Lane County foreclosures plummet

One analyst says the decline is a sign that the local “housing market is beginning to heal”



The Register-Guard

Published: January 17th 2013

Foreclosures in Lane County plummeted by 36 percent in 2012 compared to 2011, and were down by almost two-thirds from their peak in 2010, according to figures released Wednesday by RealtyTrac, a California-based firm that tracks foreclosures nationwide.

For the country as a whole, foreclosure starts were down 28 percent from a year ago to the lowest level since December 2006, according to RealtyTrac. Half of the states saw an increase while the other half — including states with large populations such as California, Texas and Michigan — saw a decrease.

A total of 877 Lane County households — or about one in every 178 — received some sort of foreclosure notice last year, according to RealtyTrac.

The decline in foreclosures locally is “a sign that the housing market is beginning to heal, a trend we expect will continue in 2013,” said John Helmick, CEO of Eugene-based Gorilla Capital, which buys distressed properties, does needed repairs and renovation, and then resells them for a profit.

Helmick said that along with the declining number of foreclosures he has also noticed a change in who is receiving foreclosure notices and why.

A few years ago, more people receiving foreclosure notices were in some sort of financial crisis and laboring under a mortgage “that should never have been made,” Helmick said, either because the home’s value was not high enough to justify the loan, the homebuyer didn’t have enough income to make payments, or perhaps both.

“That group of homes has been processed through (the system),” Helmick said.

Now, Helmick said, about half the foreclosures he sees involve homeowners who have moved away to take other jobs, can’t sell their Lane County home for enough to pay the mortgage or do a short sale, with the mortgage lender agreeing to accept less than the amount owed on the house. So they abandon the home, leaving the lender to foreclose.

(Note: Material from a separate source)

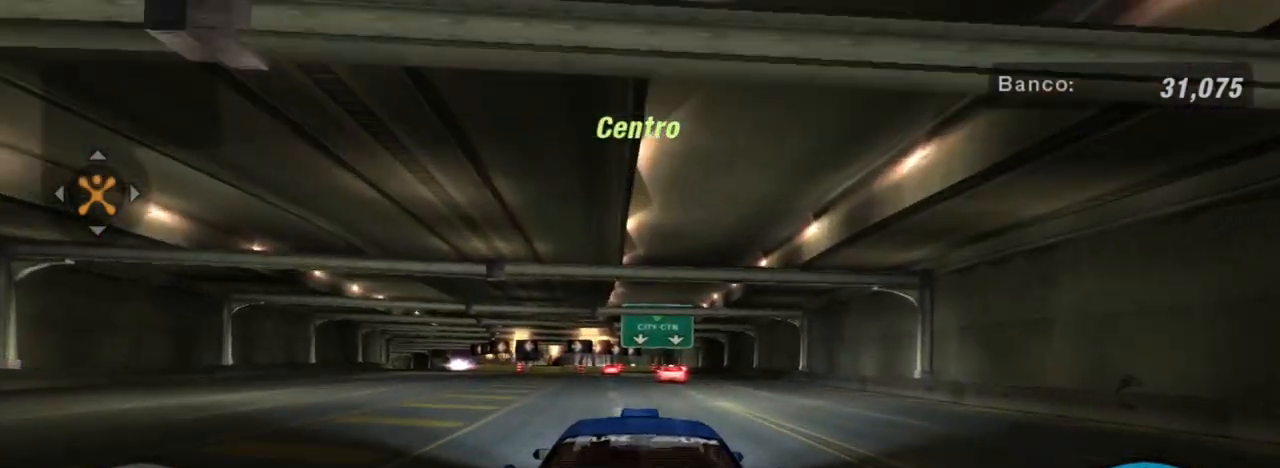
{"buttons": [], "left_stick": "down", "right_stick": "center", "events": [[434, "L2", "up"]]}
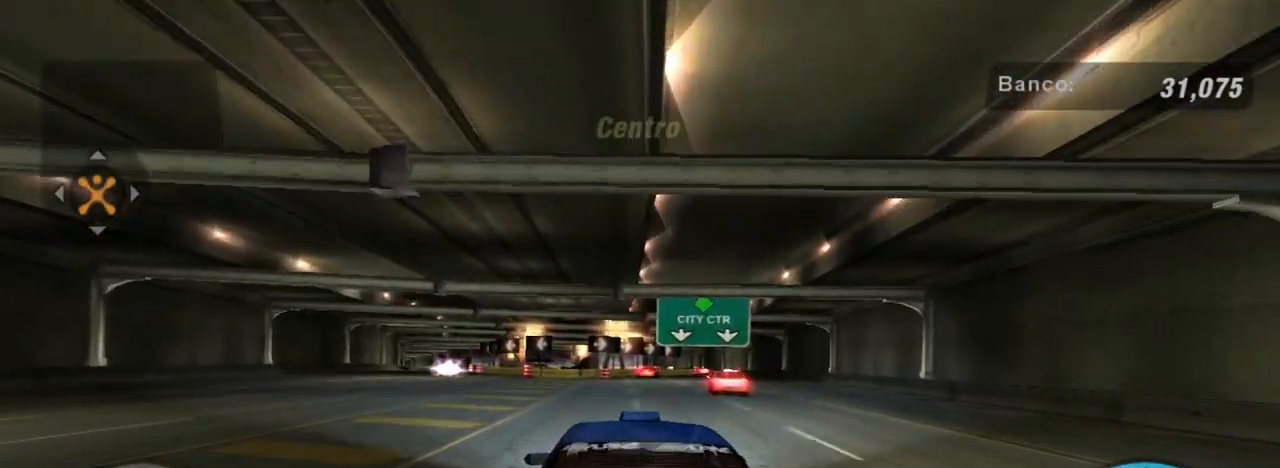
{"buttons": [], "left_stick": "down-left", "right_stick": "center", "events": [[133, "L1", "down"], [233, "L1", "up"], [233, "left_stick", "down-left"]]}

“Based on what they’re earning, they can make the payments, but they’re not willing to make payments on a house in Eugene when they’re living in Boise,” he said. “The No. 1 driver of foreclosures is jobs,” Helmick said, “(and) that can be unemployment, underemployment or job changes.”

And foreclosures due to unemployment are becoming less common, he said.

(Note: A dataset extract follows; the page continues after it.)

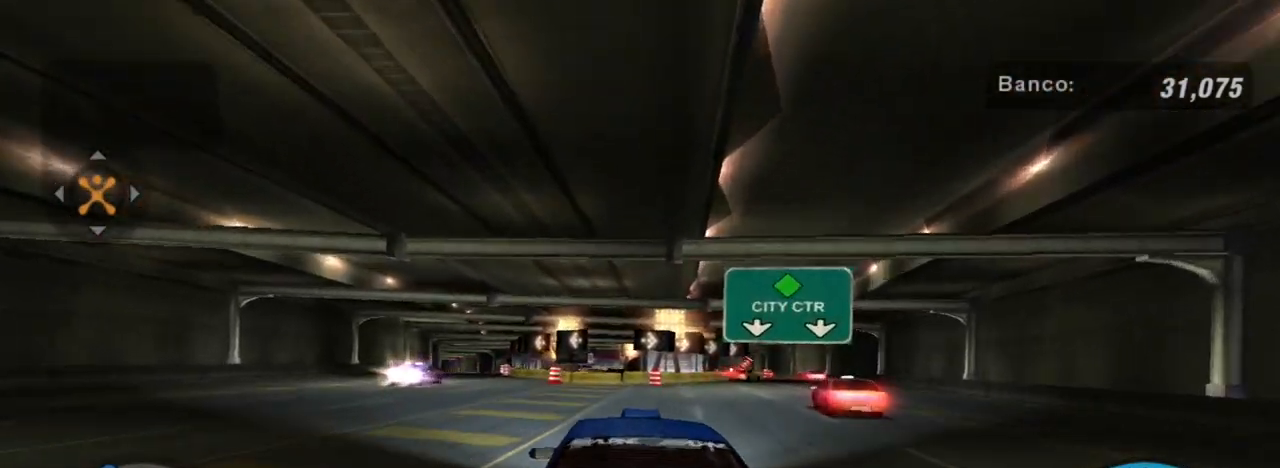
{"buttons": ["L2"], "left_stick": "down-left", "right_stick": "center", "events": [[34, "left_stick", "down"], [134, "L2", "down"], [167, "left_stick", "center"], [401, "left_stick", "down-left"]]}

Helmick said that, while it is traumatic for anyone who has lost their home because of foreclosure, it’s important to remember that, from the standpoint of the real estate market, only about half of 1 percent of all Lane County households were affected by foreclosures last year.

While anything that affects supply has an impact on the market, he said, he doesn’t see foreclosures putting a drag on a recovery in the local real estate market.

Gorilla Capital is “on the buy side and on the sell side,” he said, “and we do see that housing prices are moving in a positive direction. It’s not a large increase, it’s not a steep increase, but we see a general upward trend.”

“Everything affects house prices — interest rates, employment, housing inventory, whether people are moving into or out of Lane County,” he said.

“I’ve been sitting behind this desk for seven years,” he said. “I’m more confident in the Lane County housing market this January than I have been for any of the past five Januaries. The Lane County housing market is healing, it’s healing on its own.

“It’s not a fast process, it takes time. And it’s all about the jobs. If we want the housing market to recover, we need to have more jobs in Lane County.”